IEA: Fast 30 % der im Jahr 2026 verkauften Autos werden elektrisch sein

| Redaktion

Globale EV-Verkäufe werden laut IEA 23 Millionen erreichen, fast 30 % aller verkauften Autos. Der aktuelle Ölpreisschock im Zusammenhang mit dem Krieg im Iran unterstützt die Elektromobilität – Kaufentscheidungen bewegen sich schneller in Richtung EV, als erwartet wurde.

Im ersten Quartal 2026 fiel der EV-Verkauf um etwa 8 % YoY aufgrund von Änderungen bei den Subventionen in China und den USA, jedoch:

- Europa: +30 % YoY

- Asien-Pazifik (ohne China): +80 %

- Lateinamerika: +75 %

Im März 2026 erreichten 90 Länder ein Wachstum bei den EV-Verkäufen und 30 Länder Rekordmonatsverkäufe.

China produzierte ~3/4 von ~22 Mio. weltweit hergestellten EV im Jahr 2025 und dominiert die globale Lieferkette. Der EV-Export hat sich auf über 2,5 Mio. Fahrzeuge mehr als verdoppelt. 55 % der weltweit verkauften EV sind chinesischer Import (vs. <5 % vor 5 Jahren), wenn man China, EU und USA aus den Zahlen herausrechnet. Dies ist eine völlig beispiellose Störung des globalen Automobilmarktes.

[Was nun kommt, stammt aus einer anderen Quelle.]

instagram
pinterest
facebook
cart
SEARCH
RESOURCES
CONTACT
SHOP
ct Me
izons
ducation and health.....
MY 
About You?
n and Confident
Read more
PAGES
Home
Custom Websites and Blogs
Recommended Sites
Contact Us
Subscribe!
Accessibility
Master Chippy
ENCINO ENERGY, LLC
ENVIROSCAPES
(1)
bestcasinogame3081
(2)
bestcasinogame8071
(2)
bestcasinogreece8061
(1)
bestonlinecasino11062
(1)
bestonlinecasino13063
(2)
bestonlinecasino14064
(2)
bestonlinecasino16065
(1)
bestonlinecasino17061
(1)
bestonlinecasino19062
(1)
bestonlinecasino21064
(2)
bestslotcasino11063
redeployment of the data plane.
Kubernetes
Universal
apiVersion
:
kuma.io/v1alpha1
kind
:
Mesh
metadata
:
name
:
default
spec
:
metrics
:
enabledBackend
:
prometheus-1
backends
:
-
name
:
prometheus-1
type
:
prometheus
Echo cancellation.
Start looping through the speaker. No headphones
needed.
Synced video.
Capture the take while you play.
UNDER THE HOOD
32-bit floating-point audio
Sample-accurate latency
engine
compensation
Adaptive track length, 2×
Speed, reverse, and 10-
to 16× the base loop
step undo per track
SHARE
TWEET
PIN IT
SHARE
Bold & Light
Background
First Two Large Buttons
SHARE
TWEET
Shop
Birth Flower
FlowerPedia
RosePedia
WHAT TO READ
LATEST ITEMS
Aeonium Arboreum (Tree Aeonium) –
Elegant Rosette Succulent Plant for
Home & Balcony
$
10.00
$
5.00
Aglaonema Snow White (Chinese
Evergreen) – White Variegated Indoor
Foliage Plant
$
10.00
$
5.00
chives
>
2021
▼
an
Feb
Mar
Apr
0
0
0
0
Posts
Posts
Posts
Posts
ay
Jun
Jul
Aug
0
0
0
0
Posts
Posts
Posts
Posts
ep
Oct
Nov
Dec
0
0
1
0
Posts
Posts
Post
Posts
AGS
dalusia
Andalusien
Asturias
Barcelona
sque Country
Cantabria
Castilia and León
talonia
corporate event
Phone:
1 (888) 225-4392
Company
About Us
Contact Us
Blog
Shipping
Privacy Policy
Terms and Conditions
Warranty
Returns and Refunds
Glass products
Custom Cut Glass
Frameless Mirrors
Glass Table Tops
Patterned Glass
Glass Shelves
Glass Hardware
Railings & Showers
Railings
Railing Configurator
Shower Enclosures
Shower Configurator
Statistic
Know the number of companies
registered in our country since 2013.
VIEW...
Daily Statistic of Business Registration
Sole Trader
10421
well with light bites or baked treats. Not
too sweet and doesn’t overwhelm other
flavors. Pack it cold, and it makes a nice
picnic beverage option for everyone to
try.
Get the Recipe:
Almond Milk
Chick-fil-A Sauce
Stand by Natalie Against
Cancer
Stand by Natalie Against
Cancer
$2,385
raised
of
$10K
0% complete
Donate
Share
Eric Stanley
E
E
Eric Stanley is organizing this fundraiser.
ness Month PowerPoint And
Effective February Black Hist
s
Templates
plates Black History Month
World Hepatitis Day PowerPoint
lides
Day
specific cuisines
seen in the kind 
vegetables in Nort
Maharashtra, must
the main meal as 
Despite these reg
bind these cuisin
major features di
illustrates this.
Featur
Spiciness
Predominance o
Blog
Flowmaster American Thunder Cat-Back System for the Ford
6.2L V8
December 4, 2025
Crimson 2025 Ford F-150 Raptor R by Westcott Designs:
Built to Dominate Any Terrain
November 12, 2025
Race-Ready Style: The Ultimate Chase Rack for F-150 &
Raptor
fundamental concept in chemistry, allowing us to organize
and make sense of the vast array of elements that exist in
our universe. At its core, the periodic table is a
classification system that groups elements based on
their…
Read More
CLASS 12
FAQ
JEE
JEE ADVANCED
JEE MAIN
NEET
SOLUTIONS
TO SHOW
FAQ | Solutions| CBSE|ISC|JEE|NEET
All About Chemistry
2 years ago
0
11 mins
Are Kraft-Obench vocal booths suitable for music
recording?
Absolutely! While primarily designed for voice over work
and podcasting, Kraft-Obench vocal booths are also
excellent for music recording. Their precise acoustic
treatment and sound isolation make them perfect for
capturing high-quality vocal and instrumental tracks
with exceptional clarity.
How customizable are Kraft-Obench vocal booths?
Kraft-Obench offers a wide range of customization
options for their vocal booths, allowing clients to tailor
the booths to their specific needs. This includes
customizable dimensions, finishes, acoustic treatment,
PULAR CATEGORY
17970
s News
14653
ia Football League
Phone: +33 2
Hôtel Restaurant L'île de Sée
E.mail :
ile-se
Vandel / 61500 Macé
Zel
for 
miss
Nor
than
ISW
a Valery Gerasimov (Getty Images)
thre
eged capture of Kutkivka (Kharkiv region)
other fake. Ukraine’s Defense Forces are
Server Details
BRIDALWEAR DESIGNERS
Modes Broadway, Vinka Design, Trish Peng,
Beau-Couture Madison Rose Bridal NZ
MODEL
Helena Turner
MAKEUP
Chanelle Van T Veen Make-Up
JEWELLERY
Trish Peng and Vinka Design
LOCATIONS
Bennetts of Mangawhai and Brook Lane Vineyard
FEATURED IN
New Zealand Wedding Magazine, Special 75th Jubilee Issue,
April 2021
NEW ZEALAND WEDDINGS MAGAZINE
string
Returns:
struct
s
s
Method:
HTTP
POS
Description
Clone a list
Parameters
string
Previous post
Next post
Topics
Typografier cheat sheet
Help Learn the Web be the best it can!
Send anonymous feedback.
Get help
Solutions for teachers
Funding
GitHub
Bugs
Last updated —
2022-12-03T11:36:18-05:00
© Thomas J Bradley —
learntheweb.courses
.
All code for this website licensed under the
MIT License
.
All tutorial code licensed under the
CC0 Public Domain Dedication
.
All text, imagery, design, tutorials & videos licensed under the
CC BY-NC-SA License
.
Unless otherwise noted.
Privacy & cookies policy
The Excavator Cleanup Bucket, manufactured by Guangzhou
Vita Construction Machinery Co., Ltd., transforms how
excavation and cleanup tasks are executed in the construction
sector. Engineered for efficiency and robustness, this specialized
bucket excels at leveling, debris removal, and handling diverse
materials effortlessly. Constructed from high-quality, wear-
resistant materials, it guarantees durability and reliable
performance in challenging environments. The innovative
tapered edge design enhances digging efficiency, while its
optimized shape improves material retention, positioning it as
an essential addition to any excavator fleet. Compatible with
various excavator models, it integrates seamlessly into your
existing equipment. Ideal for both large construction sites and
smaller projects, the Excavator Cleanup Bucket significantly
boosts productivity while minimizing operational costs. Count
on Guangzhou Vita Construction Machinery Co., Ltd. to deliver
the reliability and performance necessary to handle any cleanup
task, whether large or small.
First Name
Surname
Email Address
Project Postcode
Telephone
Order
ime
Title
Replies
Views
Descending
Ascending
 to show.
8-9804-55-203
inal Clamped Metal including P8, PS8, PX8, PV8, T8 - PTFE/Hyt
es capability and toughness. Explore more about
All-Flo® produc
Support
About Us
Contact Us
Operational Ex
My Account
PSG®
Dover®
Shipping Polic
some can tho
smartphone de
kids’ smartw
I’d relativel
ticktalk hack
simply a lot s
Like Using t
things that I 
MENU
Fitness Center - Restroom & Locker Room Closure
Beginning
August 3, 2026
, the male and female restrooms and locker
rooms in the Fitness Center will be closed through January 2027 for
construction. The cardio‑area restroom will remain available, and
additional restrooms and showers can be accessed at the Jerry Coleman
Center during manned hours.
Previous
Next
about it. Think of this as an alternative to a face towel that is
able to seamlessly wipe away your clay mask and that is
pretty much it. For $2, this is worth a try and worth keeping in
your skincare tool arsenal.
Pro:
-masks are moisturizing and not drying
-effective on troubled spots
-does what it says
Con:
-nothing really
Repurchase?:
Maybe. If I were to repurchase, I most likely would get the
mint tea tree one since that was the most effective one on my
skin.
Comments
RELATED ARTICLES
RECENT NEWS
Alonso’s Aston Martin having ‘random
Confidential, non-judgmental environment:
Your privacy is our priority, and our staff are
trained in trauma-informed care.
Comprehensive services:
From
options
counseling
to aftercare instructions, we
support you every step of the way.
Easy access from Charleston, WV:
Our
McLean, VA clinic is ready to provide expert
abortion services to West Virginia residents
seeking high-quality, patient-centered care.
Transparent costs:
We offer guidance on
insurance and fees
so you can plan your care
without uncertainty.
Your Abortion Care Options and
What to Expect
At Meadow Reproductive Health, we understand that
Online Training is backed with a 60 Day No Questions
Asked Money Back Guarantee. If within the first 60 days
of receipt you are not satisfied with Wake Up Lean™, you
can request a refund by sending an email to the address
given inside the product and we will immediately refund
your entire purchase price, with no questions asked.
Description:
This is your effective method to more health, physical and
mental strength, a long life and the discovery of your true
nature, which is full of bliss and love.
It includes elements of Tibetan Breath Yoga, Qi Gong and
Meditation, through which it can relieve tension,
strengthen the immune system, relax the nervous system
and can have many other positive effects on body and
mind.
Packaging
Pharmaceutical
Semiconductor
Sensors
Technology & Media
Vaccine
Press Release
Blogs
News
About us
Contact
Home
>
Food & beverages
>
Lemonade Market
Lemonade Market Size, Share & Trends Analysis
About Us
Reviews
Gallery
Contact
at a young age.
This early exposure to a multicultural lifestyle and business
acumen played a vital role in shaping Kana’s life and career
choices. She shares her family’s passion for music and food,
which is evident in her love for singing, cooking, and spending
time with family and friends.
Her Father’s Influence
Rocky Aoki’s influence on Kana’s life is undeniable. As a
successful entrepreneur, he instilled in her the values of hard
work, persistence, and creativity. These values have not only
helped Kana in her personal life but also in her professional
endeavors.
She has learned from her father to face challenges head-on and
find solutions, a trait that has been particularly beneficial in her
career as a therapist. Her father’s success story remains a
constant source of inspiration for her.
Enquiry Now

Bis 2035 erwartet die IEA 510 Mio. EV auf den Straßen (vs. 80 Mio. heute) – also ein 6‑faches Wachstum ohne jegliche neue politische Maßnahmen.

Was kann man daraus mitnehmen?

1. Klimatische und geopolitische Logik konvergieren. Krieg im Iran + teures Öl = stärkeres Business‑Case für EV. Das ist das Gegenteil von 2022 (die russische Invasion in die Ukraine hat die Gaspreise steigen lassen, aber gleichzeitig die Lieferkette für EV‑Batterien beschädigt). Heute ist die Situation besser verteilt – Öl ist teuer, Batterien billig.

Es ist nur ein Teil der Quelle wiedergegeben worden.